Like I said, a textbook lie — a knowingly false statement expressed deliberately with the intent to deceive. And also — which is not always the same thing as “lying” — a textbook example of bearing false witness against thy neighbors. Because money.

So much for Franklin Graham.

Donald Trump’s bearing of false witness against his neighbors at the DNC was much more aggressive and much stranger.

The target audience for Trump’s falsehood was his political base of resentful white Fox News viewers. He knows that, like him, they hate-watched the whole DNC on their favorite cable channel. So he knows that, like him, they saw the convention begin each night with a recitation of the Pledge of Allegiance that retained the 66-year-old addition of the phrase “under God.”*

Here is the video of that Pledge from the first night, the second night, the third night, and the fourth night.** Trump saw that. And he knows that the “Evangelical Christians” he’s tweeting at saw that too. He knows that they know it’s false, that they saw this with their own eyes, heard it with their own ears, can remember it, and can easily, with a few clicks, see and hear it again to confirm that they saw what they saw and heard what they heard. But Trump tweeted out his false witness against their neighbors anyway.

This isn’t a lie. He’s not trying to deceive anyone. He’s testing their loyalty by making them choose between him and their own two eyes. This is Trump asking his followers to recite a different kind of Pledge of Allegiance — a loyalty oath to him, personally, above all else, even what they know to be true. He is not trying to misinform them. He is requiring them to prefer loyalty to him above loyalty to information.

This is why, unlike many of his underlings who repeated and amplified this particular obvious lie, Trump doesn’t feel any need to qualify this falsehood or to defend it or to walk it back in the face of obvious evidence of its untruth. He doesn’t care that it’s not true. That wasn’t the point.


* The Pledge of Allegiance, like all loyalty oaths, is creepy. It’s slightly less creepy in the context of a national political convention than it is as something we compel children to stand and recite daily. But still.

I’m not talking about the sentiments expressed or the substance of the Pledge, which are quite lovely. I’m talking about the ritual of reciting any loyalty oath. That is always inherently creepy. It cannot serve as an affirmation of the sentiments expressed, only as a defensive response to a hostile, suspicious catechizing.

That’s why despite it’s lofty ideals and flag-waving, there is nothing patriotic about the practice of reciting the Pledge of Allegiance. Patriotism is meant to be love of country, and love is not compatible with the required recitation of loyalty oaths.

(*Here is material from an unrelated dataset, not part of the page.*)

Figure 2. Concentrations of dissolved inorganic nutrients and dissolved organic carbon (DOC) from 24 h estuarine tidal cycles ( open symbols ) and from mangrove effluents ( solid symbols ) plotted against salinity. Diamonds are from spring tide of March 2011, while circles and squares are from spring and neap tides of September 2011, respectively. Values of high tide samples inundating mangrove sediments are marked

Wedding vows are a lovely inaugural statement of a lifelong commitment, but imagine what it would mean to be married to someone who required you to stand beside the bed every day upon waking and recite those vows with your hand over your heart. Ick. Would that feel loving? Would it inspire love in return? Would it even allow love to survive?

** The slender hair of “truth” that Trump’s defenders have offered for this lie has to do with a caucus at the DNC in which a delegate left out the phrase “under God” when he recited the Pledge at the start of their side-session. Court evangelical ratf–ker David Brody of the “Christian Broadcasting” Network pounced on that: “NEW! Democrats leave out, ‘Under God’ from the Pledge of Allegiance at the #DemocraticNationalConvention Muslim Caucus meeting this week.”

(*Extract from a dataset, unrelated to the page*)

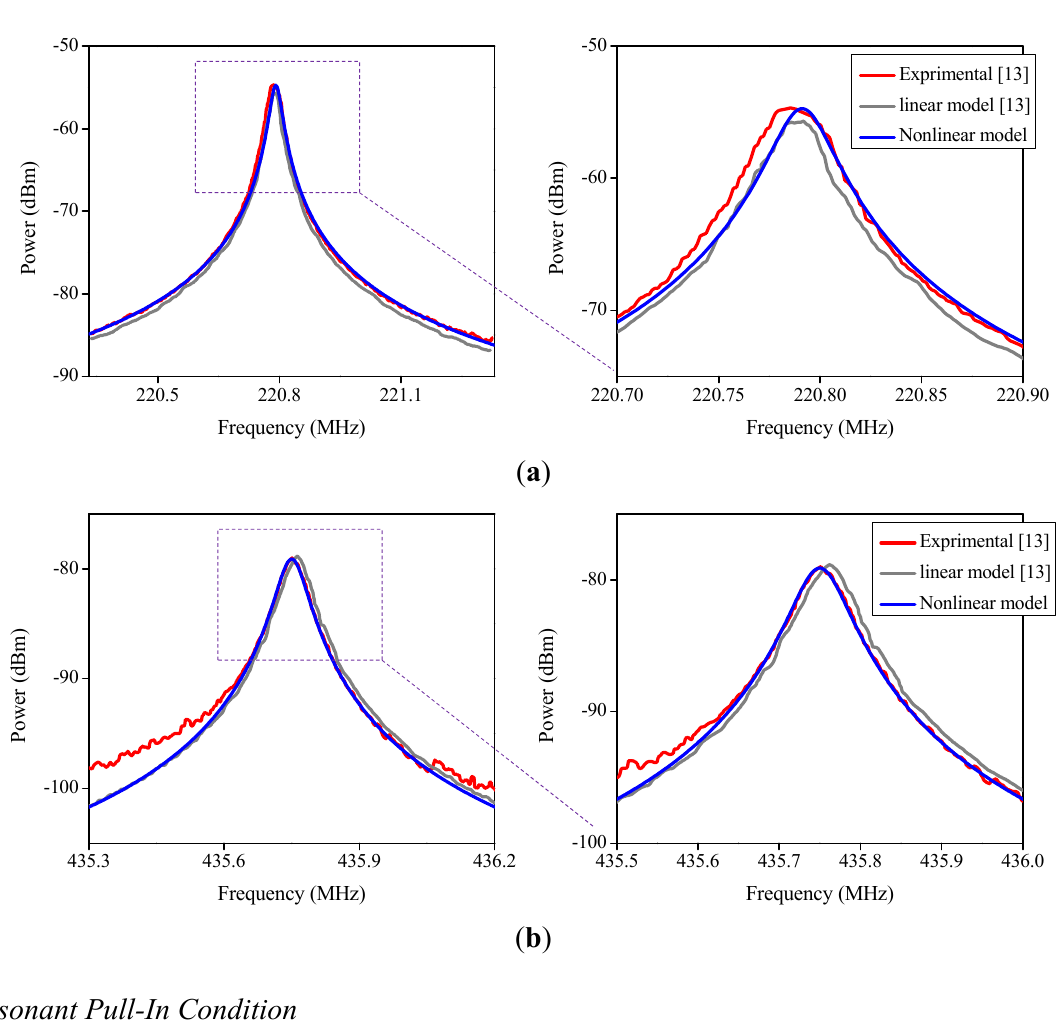
Figure 5. The frequency response for polysilicon extensional wine-glass (EWG)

Brody was disappointed to have to use that Tweet instead of the long alternative Twitter thread he had composed that was going to be all about how the Muslim Caucus pledging allegiance to “one nation under God” was all about their nefarious desire to impose Sharia law and jail all white Christians. Anticipating the umpteen-hundredth round of such Sharia!!!1! attacks is probably why the delegate at the Muslim Caucus left out the phrase, thereby forcing Brody to go with Plan B, attacking Muslims for being a bunch of irreligious atheists.